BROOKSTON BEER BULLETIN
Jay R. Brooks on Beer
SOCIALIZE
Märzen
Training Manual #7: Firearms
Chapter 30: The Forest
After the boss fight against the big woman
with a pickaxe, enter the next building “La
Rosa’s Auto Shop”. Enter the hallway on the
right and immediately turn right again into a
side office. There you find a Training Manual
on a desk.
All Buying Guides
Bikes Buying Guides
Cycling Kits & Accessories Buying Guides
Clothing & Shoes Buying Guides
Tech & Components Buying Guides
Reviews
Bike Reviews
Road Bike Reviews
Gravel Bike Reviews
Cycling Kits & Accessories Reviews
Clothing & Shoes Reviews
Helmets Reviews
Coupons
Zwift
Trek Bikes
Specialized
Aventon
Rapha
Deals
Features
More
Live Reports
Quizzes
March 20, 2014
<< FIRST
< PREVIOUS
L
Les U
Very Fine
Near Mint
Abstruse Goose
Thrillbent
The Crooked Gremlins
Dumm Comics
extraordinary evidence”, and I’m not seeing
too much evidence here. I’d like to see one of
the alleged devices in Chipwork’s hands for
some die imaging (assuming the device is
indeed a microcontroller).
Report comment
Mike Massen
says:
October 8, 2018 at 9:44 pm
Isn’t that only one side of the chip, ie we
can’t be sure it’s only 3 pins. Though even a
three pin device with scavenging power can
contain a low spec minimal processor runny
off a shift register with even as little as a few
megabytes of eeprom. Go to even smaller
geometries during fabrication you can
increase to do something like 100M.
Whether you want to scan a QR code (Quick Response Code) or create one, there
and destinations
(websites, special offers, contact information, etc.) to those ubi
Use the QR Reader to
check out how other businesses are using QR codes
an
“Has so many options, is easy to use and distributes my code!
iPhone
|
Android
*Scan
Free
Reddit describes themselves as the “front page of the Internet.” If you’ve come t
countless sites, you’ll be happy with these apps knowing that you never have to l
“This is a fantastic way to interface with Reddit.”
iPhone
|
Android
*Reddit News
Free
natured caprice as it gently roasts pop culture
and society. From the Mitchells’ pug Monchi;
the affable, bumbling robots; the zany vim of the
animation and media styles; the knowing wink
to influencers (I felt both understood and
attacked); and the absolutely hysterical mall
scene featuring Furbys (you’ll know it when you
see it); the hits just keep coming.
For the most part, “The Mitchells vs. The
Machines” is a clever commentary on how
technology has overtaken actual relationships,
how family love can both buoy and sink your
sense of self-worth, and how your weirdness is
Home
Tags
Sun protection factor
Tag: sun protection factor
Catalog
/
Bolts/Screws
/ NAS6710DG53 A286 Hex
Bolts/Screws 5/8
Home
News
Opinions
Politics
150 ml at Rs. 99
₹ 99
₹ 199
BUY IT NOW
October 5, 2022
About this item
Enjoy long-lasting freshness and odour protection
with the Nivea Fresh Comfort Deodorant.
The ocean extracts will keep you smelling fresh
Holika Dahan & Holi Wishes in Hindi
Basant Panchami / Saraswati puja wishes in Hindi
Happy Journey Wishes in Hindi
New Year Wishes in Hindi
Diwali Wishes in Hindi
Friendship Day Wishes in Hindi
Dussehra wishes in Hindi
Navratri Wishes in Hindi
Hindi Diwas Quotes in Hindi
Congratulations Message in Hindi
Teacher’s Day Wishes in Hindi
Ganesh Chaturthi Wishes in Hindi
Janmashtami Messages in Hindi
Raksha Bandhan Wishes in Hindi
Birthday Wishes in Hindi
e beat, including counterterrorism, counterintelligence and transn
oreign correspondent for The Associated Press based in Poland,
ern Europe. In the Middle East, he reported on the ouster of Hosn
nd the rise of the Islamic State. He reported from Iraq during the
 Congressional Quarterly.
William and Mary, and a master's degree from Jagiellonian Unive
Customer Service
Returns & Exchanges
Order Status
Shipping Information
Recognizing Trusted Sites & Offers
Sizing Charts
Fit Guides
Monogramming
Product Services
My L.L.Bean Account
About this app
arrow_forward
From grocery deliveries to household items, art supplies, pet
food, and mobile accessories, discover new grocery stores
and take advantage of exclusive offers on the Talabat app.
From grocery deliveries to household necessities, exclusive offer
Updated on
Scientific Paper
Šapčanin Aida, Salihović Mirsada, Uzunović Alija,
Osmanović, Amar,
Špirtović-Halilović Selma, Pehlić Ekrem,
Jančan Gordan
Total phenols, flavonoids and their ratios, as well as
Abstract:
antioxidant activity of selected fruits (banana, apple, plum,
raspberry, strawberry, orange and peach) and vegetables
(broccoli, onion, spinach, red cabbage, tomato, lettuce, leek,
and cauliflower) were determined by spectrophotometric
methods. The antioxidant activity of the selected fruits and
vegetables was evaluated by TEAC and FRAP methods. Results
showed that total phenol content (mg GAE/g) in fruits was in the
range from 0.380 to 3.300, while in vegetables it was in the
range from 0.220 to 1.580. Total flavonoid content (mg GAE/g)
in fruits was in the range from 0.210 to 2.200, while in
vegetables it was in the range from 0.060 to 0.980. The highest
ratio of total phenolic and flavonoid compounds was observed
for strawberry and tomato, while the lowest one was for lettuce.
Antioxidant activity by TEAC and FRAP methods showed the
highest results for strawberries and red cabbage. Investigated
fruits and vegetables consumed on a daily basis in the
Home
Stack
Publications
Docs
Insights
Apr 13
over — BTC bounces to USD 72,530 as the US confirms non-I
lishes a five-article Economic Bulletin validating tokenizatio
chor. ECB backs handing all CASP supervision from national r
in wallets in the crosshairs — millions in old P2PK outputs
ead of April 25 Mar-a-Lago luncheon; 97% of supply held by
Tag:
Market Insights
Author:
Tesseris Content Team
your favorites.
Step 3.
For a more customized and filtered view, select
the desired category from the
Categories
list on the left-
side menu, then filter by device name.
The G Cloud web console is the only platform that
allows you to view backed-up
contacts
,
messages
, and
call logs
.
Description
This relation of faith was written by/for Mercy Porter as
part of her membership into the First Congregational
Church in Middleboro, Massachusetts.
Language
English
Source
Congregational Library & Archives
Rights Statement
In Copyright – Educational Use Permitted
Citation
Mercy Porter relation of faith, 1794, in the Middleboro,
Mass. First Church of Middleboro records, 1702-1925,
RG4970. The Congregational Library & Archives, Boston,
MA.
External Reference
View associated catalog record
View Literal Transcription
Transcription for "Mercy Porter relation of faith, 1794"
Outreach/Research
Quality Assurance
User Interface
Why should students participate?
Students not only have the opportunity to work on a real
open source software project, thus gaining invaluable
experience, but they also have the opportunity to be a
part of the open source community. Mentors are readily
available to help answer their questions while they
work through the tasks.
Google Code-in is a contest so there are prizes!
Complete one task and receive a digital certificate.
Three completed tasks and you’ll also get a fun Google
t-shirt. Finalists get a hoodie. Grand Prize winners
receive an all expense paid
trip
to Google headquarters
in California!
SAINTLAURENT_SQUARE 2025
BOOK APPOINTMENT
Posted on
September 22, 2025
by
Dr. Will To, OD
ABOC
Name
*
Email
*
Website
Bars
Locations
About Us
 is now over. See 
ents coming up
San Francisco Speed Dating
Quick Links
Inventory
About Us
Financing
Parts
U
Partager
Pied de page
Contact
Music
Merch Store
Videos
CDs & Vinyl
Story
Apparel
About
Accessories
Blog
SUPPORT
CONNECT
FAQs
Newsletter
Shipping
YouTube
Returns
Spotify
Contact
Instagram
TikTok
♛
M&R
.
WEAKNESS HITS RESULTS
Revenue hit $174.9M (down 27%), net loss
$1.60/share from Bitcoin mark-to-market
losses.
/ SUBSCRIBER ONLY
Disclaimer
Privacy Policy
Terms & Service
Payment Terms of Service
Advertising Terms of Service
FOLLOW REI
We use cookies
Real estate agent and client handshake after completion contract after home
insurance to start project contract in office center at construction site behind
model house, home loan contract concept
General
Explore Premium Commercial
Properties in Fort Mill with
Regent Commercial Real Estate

- - - -

Reproduce the rows above, swapping "pickaxe" for "sledgehammer" and leaving everything else unchanged.

**FINAL ANSWER**.
BROOKSTON BEER BULLETIN
Jay R. Brooks on Beer
SOCIALIZE
Märzen
Training Manual #7: Firearms
Chapter 30: The Forest
After the boss fight against the big woman
with a sledgehammer, enter the next building “La
Rosa’s Auto Shop”. Enter the hallway on the
right and immediately turn right again into a
side office. There you find a Training Manual
on a desk.
All Buying Guides
Bikes Buying Guides
Cycling Kits & Accessories Buying Guides
Clothing & Shoes Buying Guides
Tech & Components Buying Guides
Reviews
Bike Reviews
Road Bike Reviews
Gravel Bike Reviews
Cycling Kits & Accessories Reviews
Clothing & Shoes Reviews
Helmets Reviews
Coupons
Zwift
Trek Bikes
Specialized
Aventon
Rapha
Deals
Features
More
Live Reports
Quizzes
March 20, 2014
<< FIRST
< PREVIOUS
L
Les U
Very Fine
Near Mint
Abstruse Goose
Thrillbent
The Crooked Gremlins
Dumm Comics
extraordinary evidence”, and I’m not seeing
too much evidence here. I’d like to see one of
the alleged devices in Chipwork’s hands for
some die imaging (assuming the device is
indeed a microcontroller).
Report comment
Mike Massen
says:
October 8, 2018 at 9:44 pm
Isn’t that only one side of the chip, ie we
can’t be sure it’s only 3 pins. Though even a
three pin device with scavenging power can
contain a low spec minimal processor runny
off a shift register with even as little as a few
megabytes of eeprom. Go to even smaller
geometries during fabrication you can
increase to do something like 100M.
Whether you want to scan a QR code (Quick Response Code) or create one, there
and destinations
(websites, special offers, contact information, etc.) to those ubi
Use the QR Reader to
check out how other businesses are using QR codes
an
“Has so many options, is easy to use and distributes my code!
iPhone
|
Android
*Scan
Free
Reddit describes themselves as the “front page of the Internet.” If you’ve come t
countless sites, you’ll be happy with these apps knowing that you never have to l
“This is a fantastic way to interface with Reddit.”
iPhone
|
Android
*Reddit News
Free
natured caprice as it gently roasts pop culture
and society. From the Mitchells’ pug Monchi;
the affable, bumbling robots; the zany vim of the
animation and media styles; the knowing wink
to influencers (I felt both understood and
attacked); and the absolutely hysterical mall
scene featuring Furbys (you’ll know it when you
see it); the hits just keep coming.
For the most part, “The Mitchells vs. The
Machines” is a clever commentary on how
technology has overtaken actual relationships,
how family love can both buoy and sink your
sense of self-worth, and how your weirdness is
Home
Tags
Sun protection factor
Tag: sun protection factor
Catalog
/
Bolts/Screws
/ NAS6710DG53 A286 Hex
Bolts/Screws 5/8
Home
News
Opinions
Politics
150 ml at Rs. 99
₹ 99
₹ 199
BUY IT NOW
October 5, 2022
About this item
Enjoy long-lasting freshness and odour protection
with the Nivea Fresh Comfort Deodorant.
The ocean extracts will keep you smelling fresh
Holika Dahan & Holi Wishes in Hindi
Basant Panchami / Saraswati puja wishes in Hindi
Happy Journey Wishes in Hindi
New Year Wishes in Hindi
Diwali Wishes in Hindi
Friendship Day Wishes in Hindi
Dussehra wishes in Hindi
Navratri Wishes in Hindi
Hindi Diwas Quotes in Hindi
Congratulations Message in Hindi
Teacher’s Day Wishes in Hindi
Ganesh Chaturthi Wishes in Hindi
Janmashtami Messages in Hindi
Raksha Bandhan Wishes in Hindi
Birthday Wishes in Hindi
e beat, including counterterrorism, counterintelligence and transn
oreign correspondent for The Associated Press based in Poland,
ern Europe. In the Middle East, he reported on the ouster of Hosn
nd the rise of the Islamic State. He reported from Iraq during the
 Congressional Quarterly.
William and Mary, and a master's degree from Jagiellonian Unive
Customer Service
Returns & Exchanges
Order Status
Shipping Information
Recognizing Trusted Sites & Offers
Sizing Charts
Fit Guides
Monogramming
Product Services
My L.L.Bean Account
About this app
arrow_forward
From grocery deliveries to household items, art supplies, pet
food, and mobile accessories, discover new grocery stores
and take advantage of exclusive offers on the Talabat app.
From grocery deliveries to household necessities, exclusive offer
Updated on
Scientific Paper
Šapčanin Aida, Salihović Mirsada, Uzunović Alija,
Osmanović, Amar,
Špirtović-Halilović Selma, Pehlić Ekrem,
Jančan Gordan
Total phenols, flavonoids and their ratios, as well as
Abstract:
antioxidant activity of selected fruits (banana, apple, plum,
raspberry, strawberry, orange and peach) and vegetables
(broccoli, onion, spinach, red cabbage, tomato, lettuce, leek,
and cauliflower) were determined by spectrophotometric
methods. The antioxidant activity of the selected fruits and
vegetables was evaluated by TEAC and FRAP methods. Results
showed that total phenol content (mg GAE/g) in fruits was in the
range from 0.380 to 3.300, while in vegetables it was in the
range from 0.220 to 1.580. Total flavonoid content (mg GAE/g)
in fruits was in the range from 0.210 to 2.200, while in
vegetables it was in the range from 0.060 to 0.980. The highest
ratio of total phenolic and flavonoid compounds was observed
for strawberry and tomato, while the lowest one was for lettuce.
Antioxidant activity by TEAC and FRAP methods showed the
highest results for strawberries and red cabbage. Investigated
fruits and vegetables consumed on a daily basis in the
Home
Stack
Publications
Docs
Insights
Apr 13
over — BTC bounces to USD 72,530 as the US confirms non-I
lishes a five-article Economic Bulletin validating tokenizatio
chor. ECB backs handing all CASP supervision from national r
in wallets in the crosshairs — millions in old P2PK outputs
ead of April 25 Mar-a-Lago luncheon; 97% of supply held by
Tag:
Market Insights
Author:
Tesseris Content Team
your favorites.
Step 3.
For a more customized and filtered view, select
the desired category from the
Categories
list on the left-
side menu, then filter by device name.
The G Cloud web console is the only platform that
allows you to view backed-up
contacts
,
messages
, and
call logs
.
Description
This relation of faith was written by/for Mercy Porter as
part of her membership into the First Congregational
Church in Middleboro, Massachusetts.
Language
English
Source
Congregational Library & Archives
Rights Statement
In Copyright – Educational Use Permitted
Citation
Mercy Porter relation of faith, 1794, in the Middleboro,
Mass. First Church of Middleboro records, 1702-1925,
RG4970. The Congregational Library & Archives, Boston,
MA.
External Reference
View associated catalog record
View Literal Transcription
Transcription for "Mercy Porter relation of faith, 1794"
Outreach/Research
Quality Assurance
User Interface
Why should students participate?
Students not only have the opportunity to work on a real
open source software project, thus gaining invaluable
experience, but they also have the opportunity to be a
part of the open source community. Mentors are readily
available to help answer their questions while they
work through the tasks.
Google Code-in is a contest so there are prizes!
Complete one task and receive a digital certificate.
Three completed tasks and you’ll also get a fun Google
t-shirt. Finalists get a hoodie. Grand Prize winners
receive an all expense paid
trip
to Google headquarters
in California!
SAINTLAURENT_SQUARE 2025
BOOK APPOINTMENT
Posted on
September 22, 2025
by
Dr. Will To, OD
ABOC
Name
*
Email
*
Website
Bars
Locations
About Us
 is now over. See 
ents coming up
San Francisco Speed Dating
Quick Links
Inventory
About Us
Financing
Parts
U
Partager
Pied de page
Contact
Music
Merch Store
Videos
CDs & Vinyl
Story
Apparel
About
Accessories
Blog
SUPPORT
CONNECT
FAQs
Newsletter
Shipping
YouTube
Returns
Spotify
Contact
Instagram
TikTok
♛
M&R
.
WEAKNESS HITS RESULTS
Revenue hit $174.9M (down 27%), net loss
$1.60/share from Bitcoin mark-to-market
losses.
/ SUBSCRIBER ONLY
Disclaimer
Privacy Policy
Terms & Service
Payment Terms of Service
Advertising Terms of Service
FOLLOW REI
We use cookies
Real estate agent and client handshake after completion contract after home
insurance to start project contract in office center at construction site behind
model house, home loan contract concept
General
Explore Premium Commercial
Properties in Fort Mill with
Regent Commercial Real Estate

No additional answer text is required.